Hand Eye Coordination

Hand eye coordination
What is it?Why it is important?
The ability for the eyes and the hands to work together to complete specific movements.These are necessary for activities such as dressing, writing, drawing, cutting, completing puzzles, throwing and catching a ball and playing with toys.


  • Complete any of the ‘Bilateral Coordination’ activities listed above
  • Mold shapes and letters from play dough
  • Use a variety of play dough worksheets to paste dough onto them
  • Place a dry noodle into the play dough. Then have your child place other dry pasta or cheerios over it

Calm your body and mind

Using play dough is also a calming activity for both your body and mind. The resistance in the play dough stimulates the proprioceptive sense. Proprioceptive activities are very calming and organizing. As your child manipulates play dough they stimulate the proprioceptive receptors in their hands and fingers.

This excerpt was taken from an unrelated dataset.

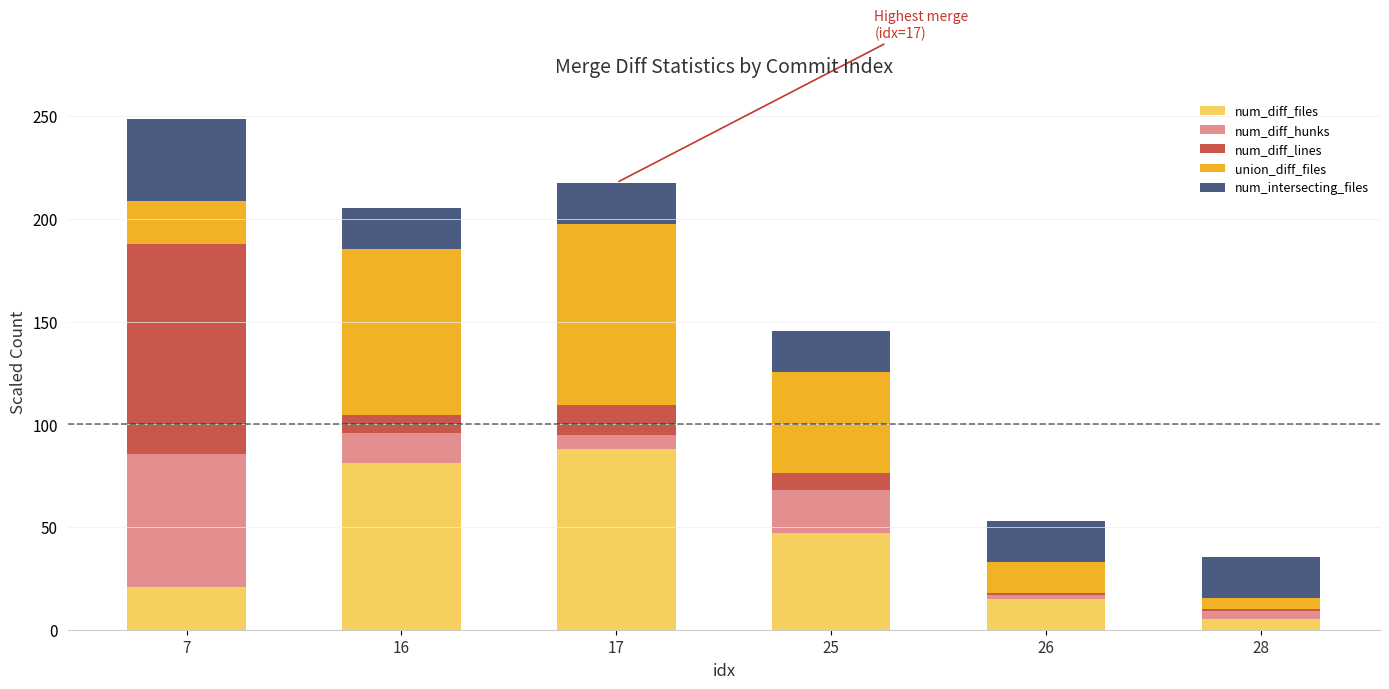

Count the number of categories in the chart.

6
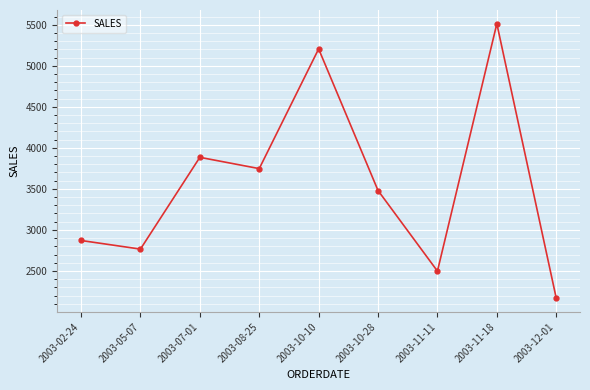

At which label does the data first exceed 3479?

2003-07-01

So, if you need your child to calm down, de-stress or get ready to do their homework, play dough is a great activity to do.

Communication Skills

As your child plays and creates with play dough you can work on their communication & language skills. Ask open ended questions and encourage discussion around what they are doing.

Social Skills

When playing play dough with one or more children it opens up many opportunities to practice social skills. There are many possibilities for discussion, playing collaboratively, problem solving and planning with others.

Creativity and imagination


Possibilities for play dough play are limitless. Children can create anything from it. They can make pizzas, cookies, gardens, houses, aliens, monsters, animals… anything really.

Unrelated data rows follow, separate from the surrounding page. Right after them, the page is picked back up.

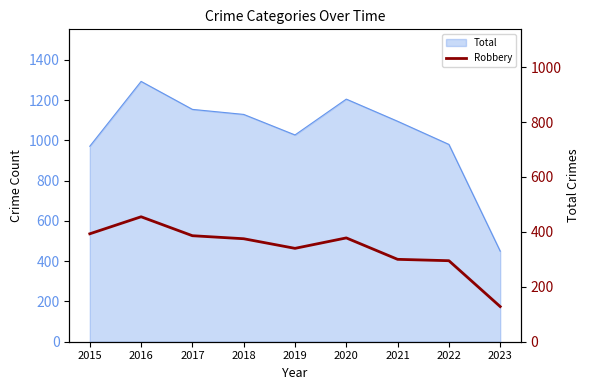

At which category does the chart reach its minimum across all series?

2023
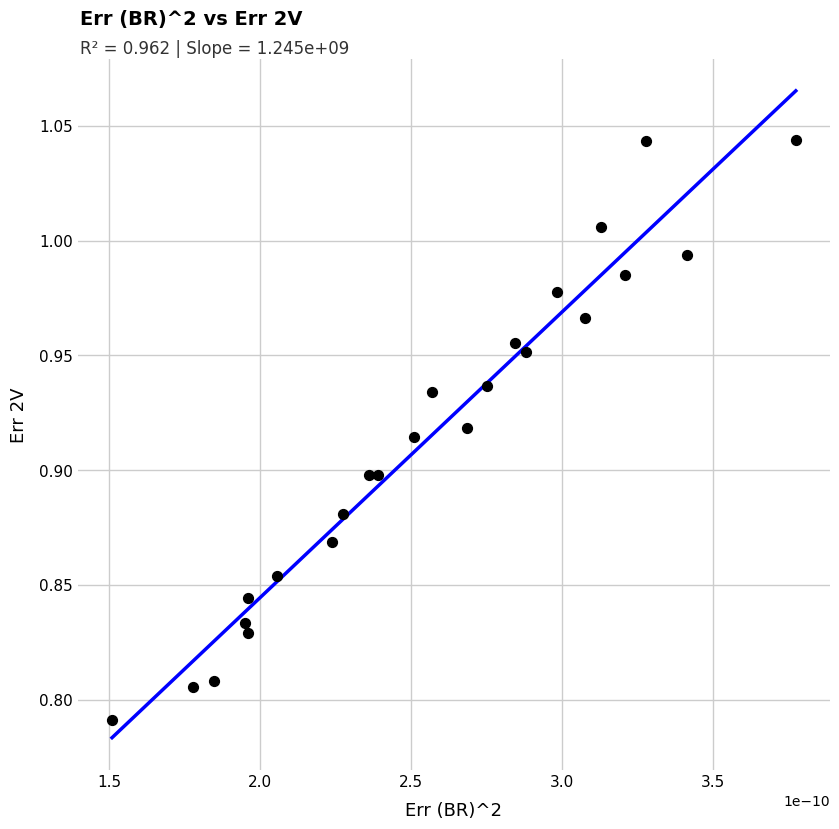

What is the range of Y values (max minus min)?

0.3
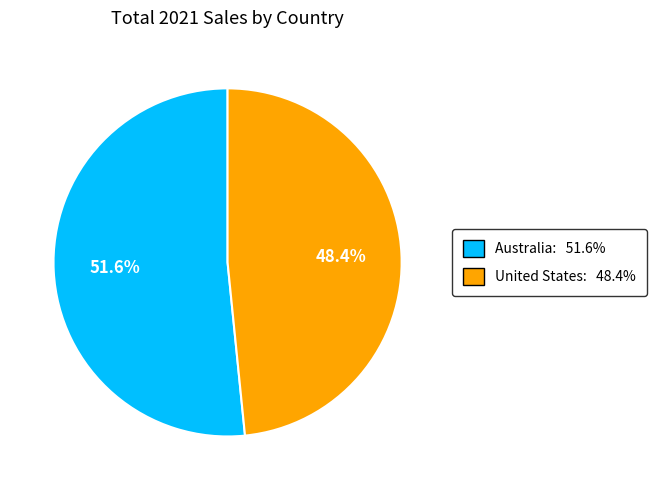

To the nearest percent, what is the average slice percentage?

50%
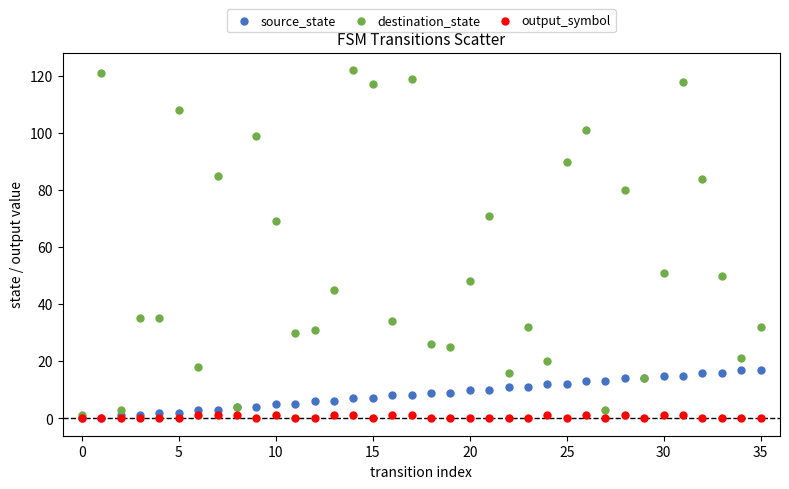

Which series has the largest Y range (max minus min)?

destination_state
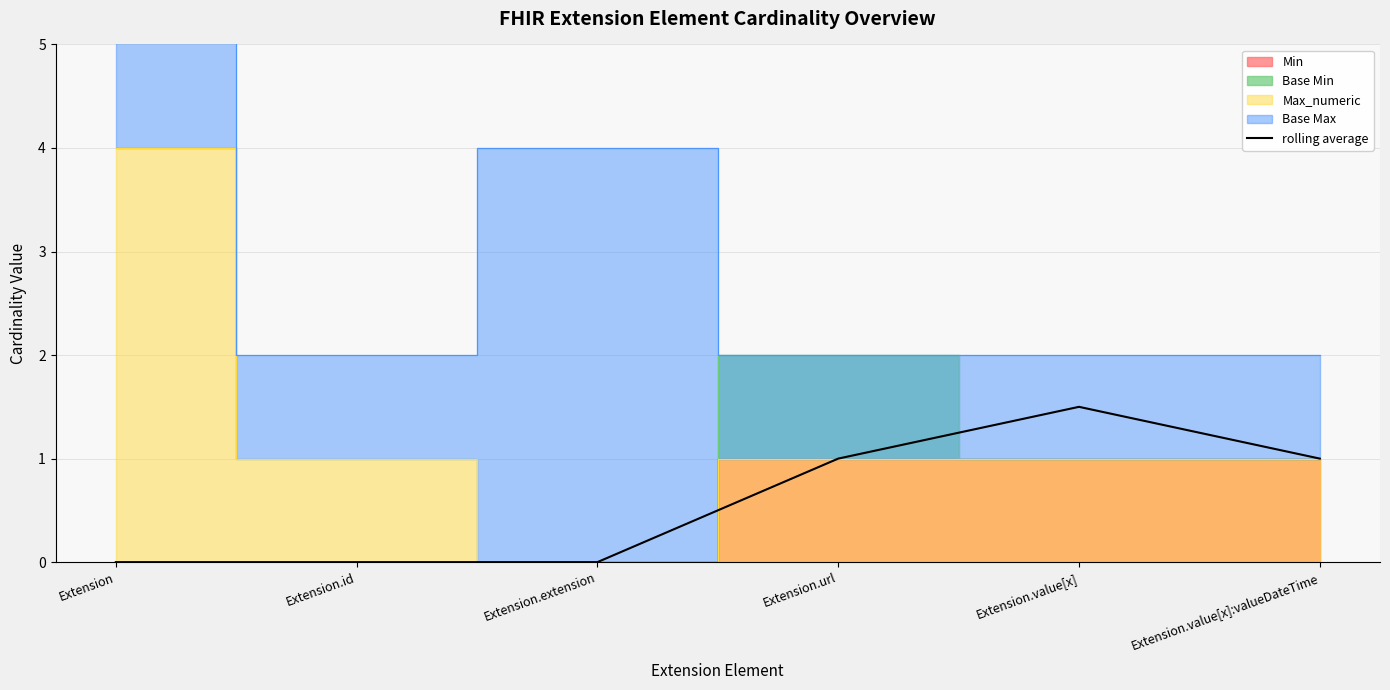

How many values are between 0 and 1?

5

You may want to provide additional materials to use with the play dough and watch their creativity and imaginations come alive.

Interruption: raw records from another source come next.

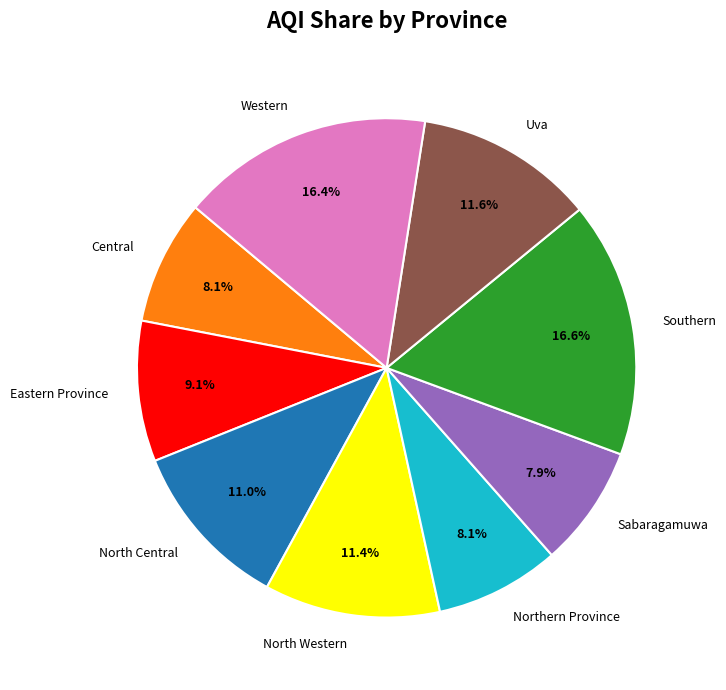

Approximately how many times larger is the value at Northern Province compared to Eastern Province?

0.9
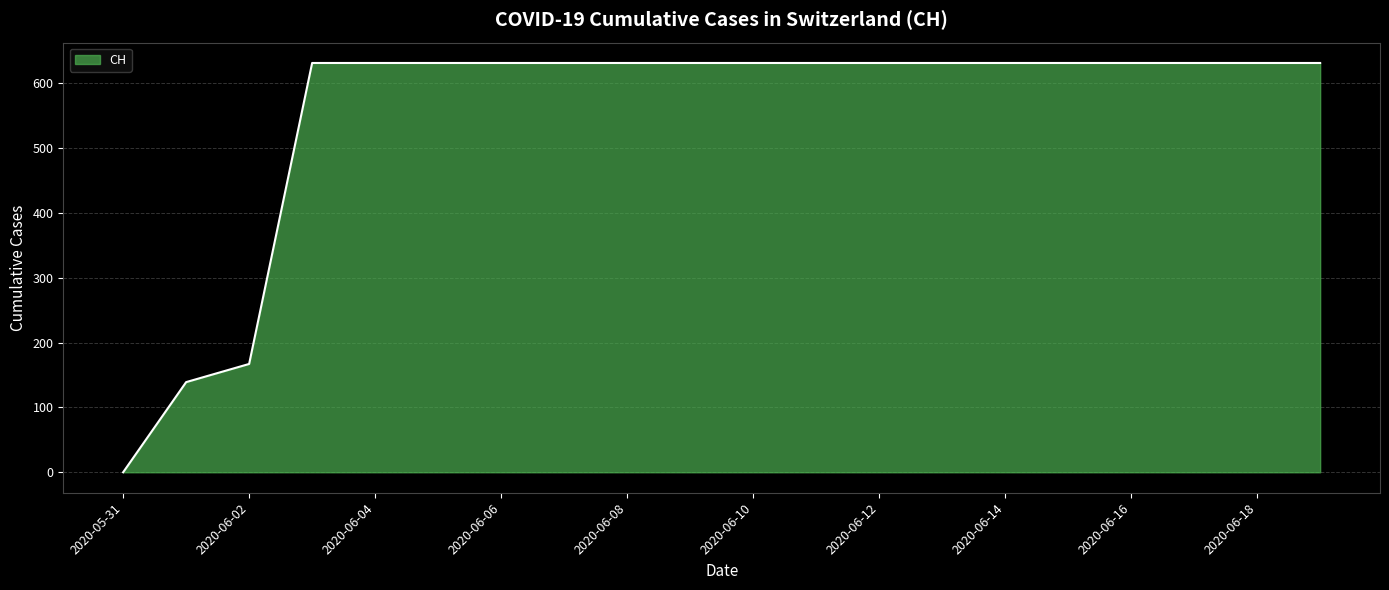

What is the maximum value shown in the chart?

631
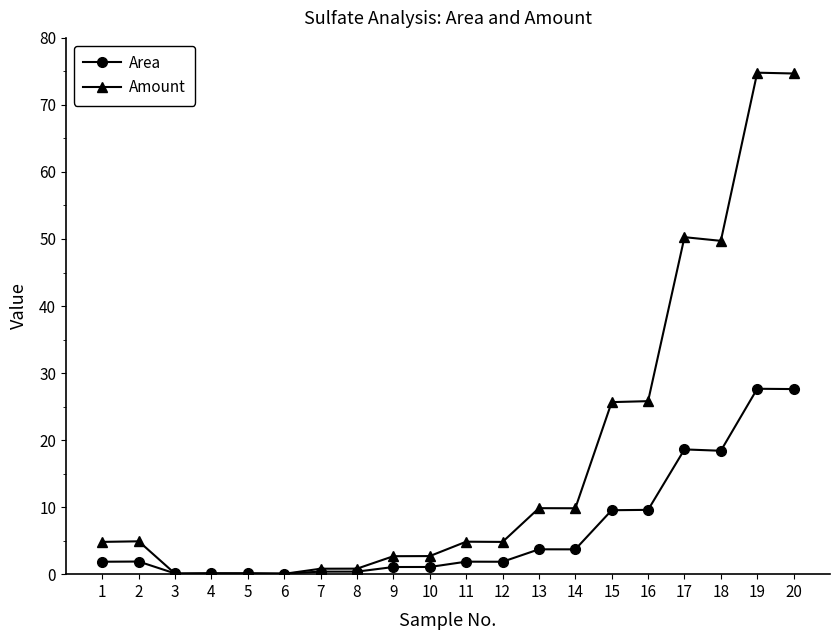

What is the minimum value for Amount?

0.1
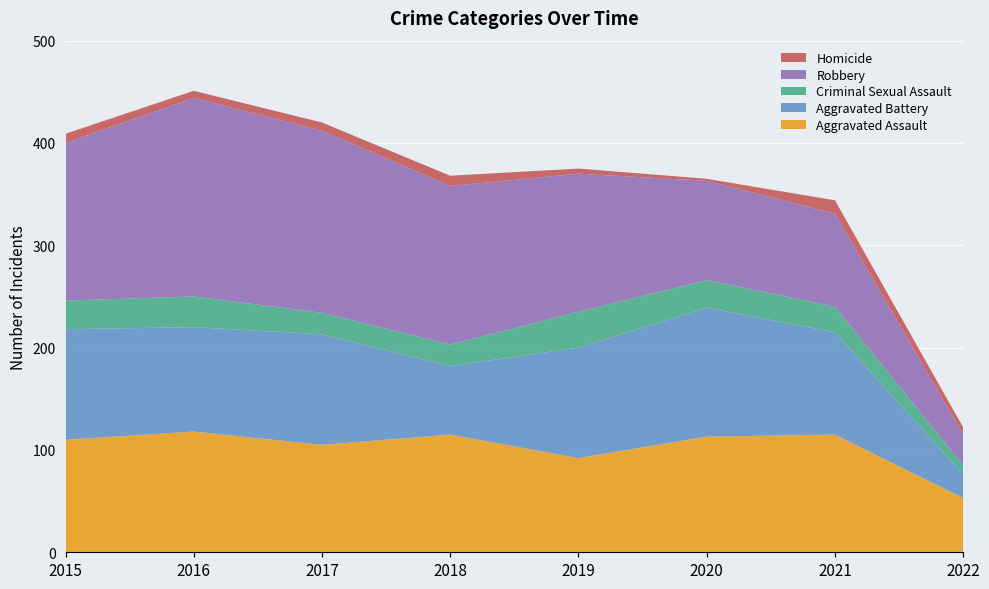

Reading left to right, what are all the values shown in this chart?

Aggravated Assault: 2015=110	2016=118	2017=105	2018=115	2019=92	2020=113	2021=115	2022=53
Aggravated Battery: 2015=108	2016=102	2017=108	2018=67	2019=108	2020=126	2021=100	2022=23
Criminal Sexual Assault: 2015=28	2016=30	2017=21	2018=21	2019=35	2020=27	2021=25	2022=9
Robbery: 2015=154	2016=194	2017=178	2018=155	2019=135	2020=97	2021=91	2022=30
Homicide: 2015=9	2016=7	2017=8	2018=10	2019=5	2020=2	2021=13	2022=7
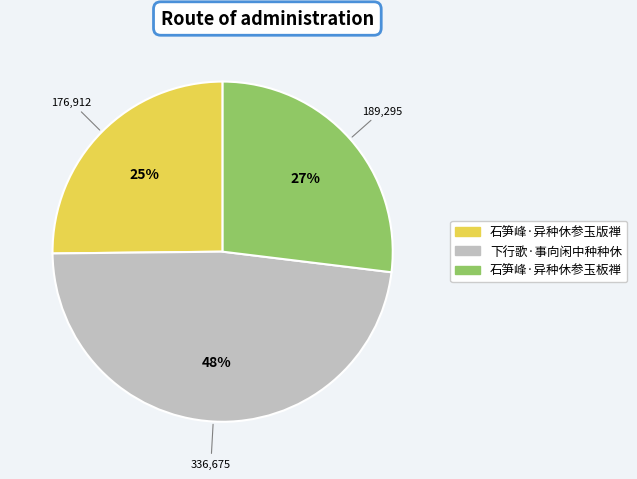

Does any single category account for the majority?

No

Literacy and Numeracy development


You can be very creative with this and practice their literacy and numeracy skills through the use of play dough. Few examples include:

  • Create letters and spell out words
  • Add and subtract pieces hidden in play dough
  • Involve your children in making the play dough. Practice their mathematical skills through measuring and mixing


You can also add textures and scents to increase the sensory experience.

Textures can include: rice, beads, grains etc

Scents can be added through adding essential oils to it.

SUMMARY: Fine Motor Development & more

As you see there is a wide range of benefits that your children can get from playing with play dough. Remember… The beauty of play dough is that there really is no right or wrong – it is simply all about discovery, exploration, creativity and play.

So go ahead, make some play dough and let the play begin!

Play Dough Recipe

  • 2 cups plain flour
  • ½ cup salt
  • 2 tablespoons of cream of tartar
  • 2 tablespoons vegetable oil
  • 1 ½ cups of boiling water
  • Food coloring
What to do
  1. Mix flour, salt, cream of tartar and oil in a large mixing bowl
  2. In another bowl add water and mix it with food coloring
  3. Add both mixtures together
  4. Stir until combined (it still might be sticky)
  5. Allow it to rest
  6. Take it out of the bowl and knead it until the stickiness is gone
  7. If after a few minutes of kneading it’s still sticky then keep adding small amounts of flour. Keep adding until you have reached perfect play dough consistency.

Disclaimer: The activities in this blog are intended for sensory play. They are not a replacement for treatment of children with Sensory Processing Disorder, are not medical advice and should not be used in place of the care of a medical doctor or other qualified healthcare professional. These activities should be facilitated and supervised by an adult. All activities are to be performed at your own risk and in no event shall Sensory Lifestyle be liable for any damages.